Située dans la rue Vieille-du-Temple, no  89. — 7e arrondissement, quartier du Mont-de-Piété.

L’origine de l’imprimerie royale ne remonte pas au règne de François Ier, ainsi que l’ont avancé plusieurs historiens. Cette fondation ne date que du ministère du duc de Luynes. Le 2 février 1620, Louis XIII rendit l’ordonnance qui constitua le premier privilège des imprimeurs royaux. On lit dans cet acte que les sieurs Nurel et Mettayer, imprimeurs ordinaires du roi, pourront seuls imprimer les édits, ordonnances, règlements, déclarations, etc. Richelieu devenu premier ministre en 1621 s’empara de cette belle création et sut lui donner plus tard de grands développements. L’imprimerie royale fut définitivement organisée en 1642. Sur la présentation du cardinal, Sublet des Noyers reçut le titre d’intendant, Trichet-Dufrène fut nommé correcteur, et Sébastien Cramoisy, imprimeur. On consacra pour ainsi dire ce bel établissement en commençant ses travaux par l’impression de l’Imitation de Jésus-Christ. D’abord établie au Louvre, l’imprimerie royale fut transférée à l’hôtel de Toulouse (aujourd’hui la Banque de France). Un décret du 6 mars 1809 affecta à l’imprimerie royale une partie de l’hôtel de Soubise. Cette dépendance était appelée Palais-Cardinal, en raison d’Armand Gaston, cardinal de Rohan, qui en avait ordonné la construction en 1712. En fondant l’imprimerie royale, la pensée des rois avait pour but de créer cet établissement dans l’intérêt des lettres, et non pour l’utilité des services publics.

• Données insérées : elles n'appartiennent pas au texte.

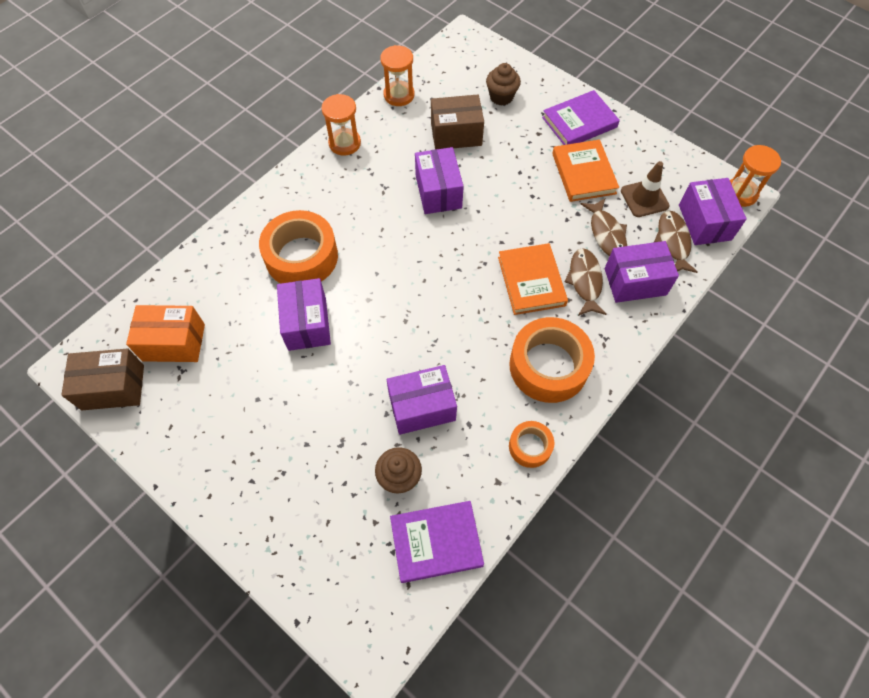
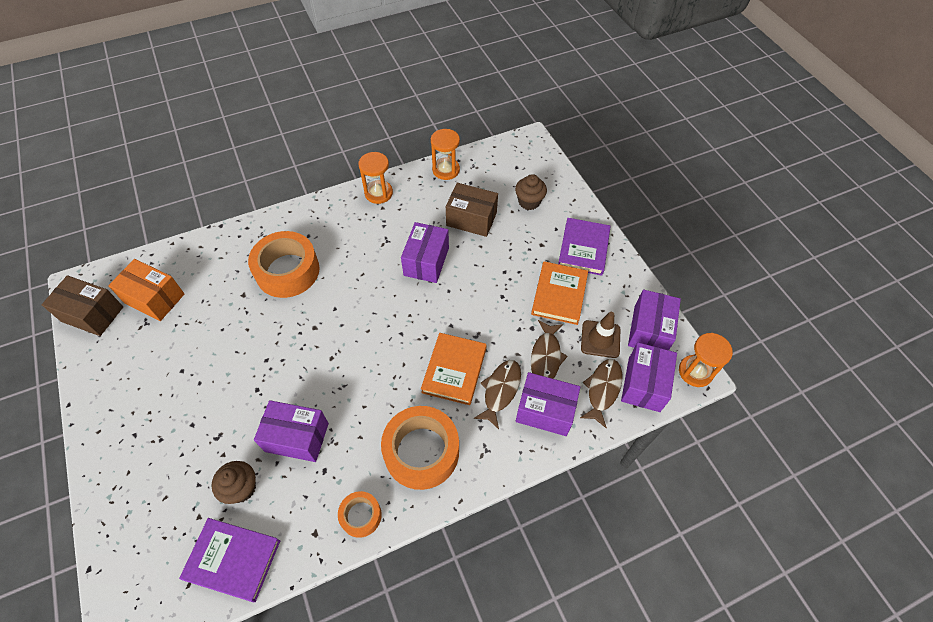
camera: 25 degrees right, 5 degrees down
(307, 323) = (256, 326): purple box -> purple box (649, 330)
(579, 122) = (583, 248): purple book -> purple book turned 75 degrees counterclockwise

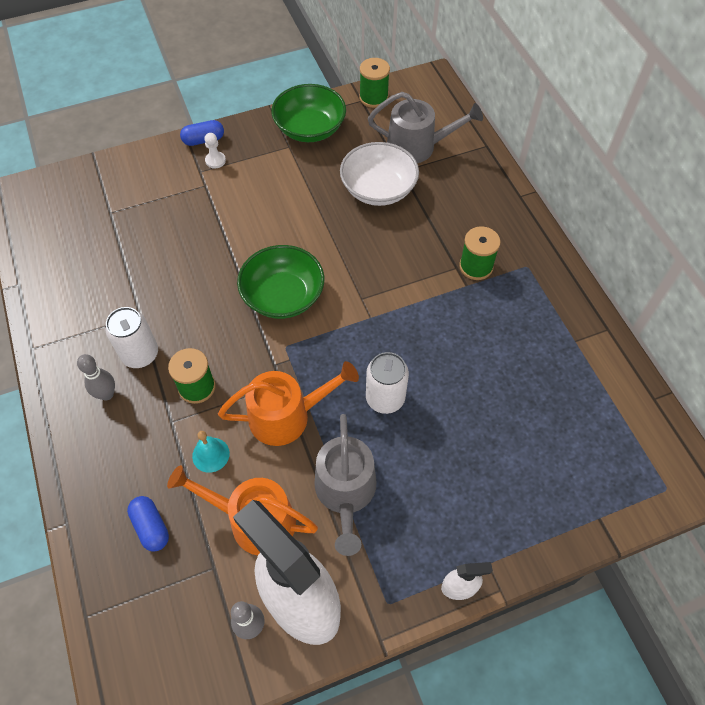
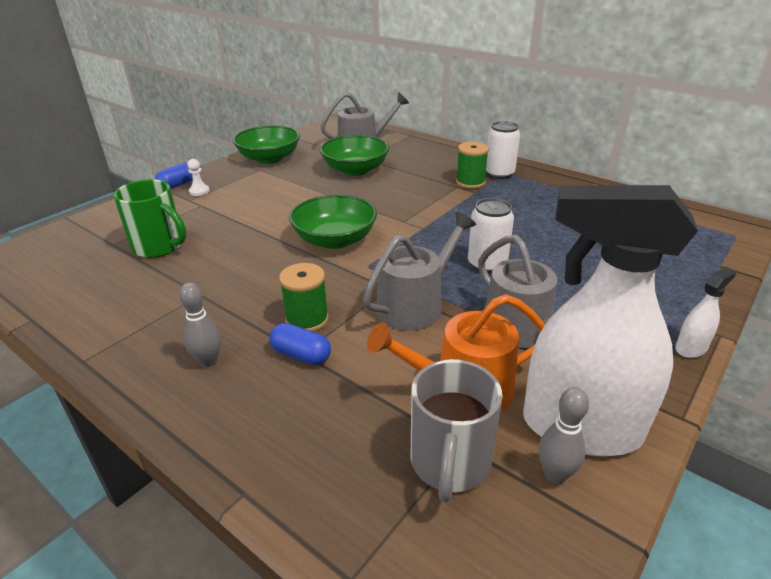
camera: 30 degrees left, 25 degrees down
(140, 354) = (224, 319): white can -> white can (499, 174)
(142, 234) = (159, 247): none -> green mug
(151, 527) = (357, 445): blue capsule -> blue capsule (301, 355)
(195, 576) = (450, 463): none -> grey mug
(211, 454) = (368, 359): turquoise bell -> none
(286, 416) = (415, 305): orange watering can -> grey watering can
(373, 98) = (306, 135): green spool -> none
(378, 189) = (355, 170): white bowl -> green bowl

Cette imprimerie n’avait alors qu’un petit nombre de travaux pour le compte de l’État, et son directeur n’était qu’une espèce d’entrepreneur à qui on livrait un matériel précieux et unique en lui imposant certaines charges. La famille Anisson Duperron, en possession du privilège depuis 1691, employa tous les moyens pour centraliser dans cet établissement toutes les impressions affectées aux services publics.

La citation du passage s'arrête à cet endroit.